_PROMPT_:
Return every entry exactly.

_SOURCE DATA_:
-------

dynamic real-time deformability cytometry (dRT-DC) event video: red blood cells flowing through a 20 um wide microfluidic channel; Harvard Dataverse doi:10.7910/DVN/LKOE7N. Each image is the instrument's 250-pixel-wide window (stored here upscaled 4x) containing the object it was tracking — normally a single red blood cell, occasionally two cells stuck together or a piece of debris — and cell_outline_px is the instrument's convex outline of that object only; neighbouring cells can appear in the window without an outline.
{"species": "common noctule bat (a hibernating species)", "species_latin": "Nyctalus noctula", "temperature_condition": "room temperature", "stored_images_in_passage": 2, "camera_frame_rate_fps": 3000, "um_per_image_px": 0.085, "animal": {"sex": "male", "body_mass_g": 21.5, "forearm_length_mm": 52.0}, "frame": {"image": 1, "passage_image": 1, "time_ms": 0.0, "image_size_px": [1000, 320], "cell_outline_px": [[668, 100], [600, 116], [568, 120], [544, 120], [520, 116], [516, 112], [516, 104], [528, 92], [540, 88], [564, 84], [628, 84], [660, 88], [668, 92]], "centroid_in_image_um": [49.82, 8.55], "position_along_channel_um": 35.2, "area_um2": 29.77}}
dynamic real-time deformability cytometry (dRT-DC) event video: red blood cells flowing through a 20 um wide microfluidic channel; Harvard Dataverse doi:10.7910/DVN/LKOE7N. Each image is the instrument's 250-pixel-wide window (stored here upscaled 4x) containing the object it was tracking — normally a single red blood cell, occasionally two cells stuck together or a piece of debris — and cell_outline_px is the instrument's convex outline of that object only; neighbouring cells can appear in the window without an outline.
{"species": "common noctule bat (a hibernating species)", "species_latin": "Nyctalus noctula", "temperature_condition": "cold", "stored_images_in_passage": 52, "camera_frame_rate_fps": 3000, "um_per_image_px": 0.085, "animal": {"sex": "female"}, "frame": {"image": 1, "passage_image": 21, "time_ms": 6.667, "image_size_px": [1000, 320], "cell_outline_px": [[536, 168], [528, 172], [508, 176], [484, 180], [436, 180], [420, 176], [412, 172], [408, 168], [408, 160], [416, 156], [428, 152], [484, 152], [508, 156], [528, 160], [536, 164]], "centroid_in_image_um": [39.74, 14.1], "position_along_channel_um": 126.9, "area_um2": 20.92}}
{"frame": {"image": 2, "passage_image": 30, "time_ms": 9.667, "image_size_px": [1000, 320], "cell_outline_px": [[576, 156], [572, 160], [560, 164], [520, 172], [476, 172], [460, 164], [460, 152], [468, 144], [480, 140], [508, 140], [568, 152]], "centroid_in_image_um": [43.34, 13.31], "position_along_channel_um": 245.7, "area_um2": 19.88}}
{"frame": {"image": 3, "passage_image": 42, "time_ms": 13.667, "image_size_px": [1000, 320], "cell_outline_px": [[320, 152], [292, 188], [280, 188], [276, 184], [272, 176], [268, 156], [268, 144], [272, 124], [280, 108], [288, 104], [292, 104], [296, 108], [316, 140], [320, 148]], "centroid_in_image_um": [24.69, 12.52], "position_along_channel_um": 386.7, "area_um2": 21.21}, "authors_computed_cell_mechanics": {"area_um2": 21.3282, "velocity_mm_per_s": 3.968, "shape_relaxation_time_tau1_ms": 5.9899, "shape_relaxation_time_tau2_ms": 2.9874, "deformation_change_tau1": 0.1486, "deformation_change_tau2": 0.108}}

-------

_SOLUTION FOR THIS EXERCISE_:
dynamic real-time deformability cytometry (dRT-DC) event video: red blood cells flowing through a 20 um wide microfluidic channel; Harvard Dataverse doi:10.7910/DVN/LKOE7N. Each image is the instrument's 250-pixel-wide window (stored here upscaled 4x) containing the object it was tracking — normally a single red blood cell, occasionally two cells stuck together or a piece of debris — and cell_outline_px is the instrument's convex outline of that object only; neighbouring cells can appear in the window without an outline.
{"species": "common noctule bat (a hibernating species)", "species_latin": "Nyctalus noctula", "temperature_condition": "room temperature", "stored_images_in_passage": 2, "camera_frame_rate_fps": 3000, "um_per_image_px": 0.085, "animal": {"sex": "male", "body_mass_g": 21.5, "forearm_length_mm": 52.0}, "frame": {"image": 1, "passage_image": 1, "time_ms": 0.0, "image_size_px": [1000, 320], "cell_outline_px": [[668, 100], [600, 116], [568, 120], [544, 120], [520, 116], [516, 112], [516, 104], [528, 92], [540, 88], [564, 84], [628, 84], [660, 88], [668, 92]], "centroid_in_image_um": [49.82, 8.55], "position_along_channel_um": 35.2, "area_um2": 29.77}}
dynamic real-time deformability cytometry (dRT-DC) event video: red blood cells flowing through a 20 um wide microfluidic channel; Harvard Dataverse doi:10.7910/DVN/LKOE7N. Each image is the instrument's 250-pixel-wide window (stored here upscaled 4x) containing the object it was tracking — normally a single red blood cell, occasionally two cells stuck together or a piece of debris — and cell_outline_px is the instrument's convex outline of that object only; neighbouring cells can appear in the window without an outline.
{"species": "common noctule bat (a hibernating species)", "species_latin": "Nyctalus noctula", "temperature_condition": "cold", "stored_images_in_passage": 52, "camera_frame_rate_fps": 3000, "um_per_image_px": 0.085, "animal": {"sex": "female"}, "frame": {"image": 1, "passage_image": 21, "time_ms": 6.667, "image_size_px": [1000, 320], "cell_outline_px": [[536, 168], [528, 172], [508, 176], [484, 180], [436, 180], [420, 176], [412, 172], [408, 168], [408, 160], [416, 156], [428, 152], [484, 152], [508, 156], [528, 160], [536, 164]], "centroid_in_image_um": [39.74, 14.1], "position_along_channel_um": 126.9, "area_um2": 20.92}}
{"frame": {"image": 2, "passage_image": 30, "time_ms": 9.667, "image_size_px": [1000, 320], "cell_outline_px": [[576, 156], [572, 160], [560, 164], [520, 172], [476, 172], [460, 164], [460, 152], [468, 144], [480, 140], [508, 140], [568, 152]], "centroid_in_image_um": [43.34, 13.31], "position_along_channel_um": 245.7, "area_um2": 19.88}}
{"frame": {"image": 3, "passage_image": 42, "time_ms": 13.667, "image_size_px": [1000, 320], "cell_outline_px": [[320, 152], [292, 188], [280, 188], [276, 184], [272, 176], [268, 156], [268, 144], [272, 124], [280, 108], [288, 104], [292, 104], [296, 108], [316, 140], [320, 148]], "centroid_in_image_um": [24.69, 12.52], "position_along_channel_um": 386.7, "area_um2": 21.21}, "authors_computed_cell_mechanics": {"area_um2": 21.3282, "velocity_mm_per_s": 3.968, "shape_relaxation_time_tau1_ms": 5.9899, "shape_relaxation_time_tau2_ms": 2.9874, "deformation_change_tau1": 0.1486, "deformation_change_tau2": 0.108}}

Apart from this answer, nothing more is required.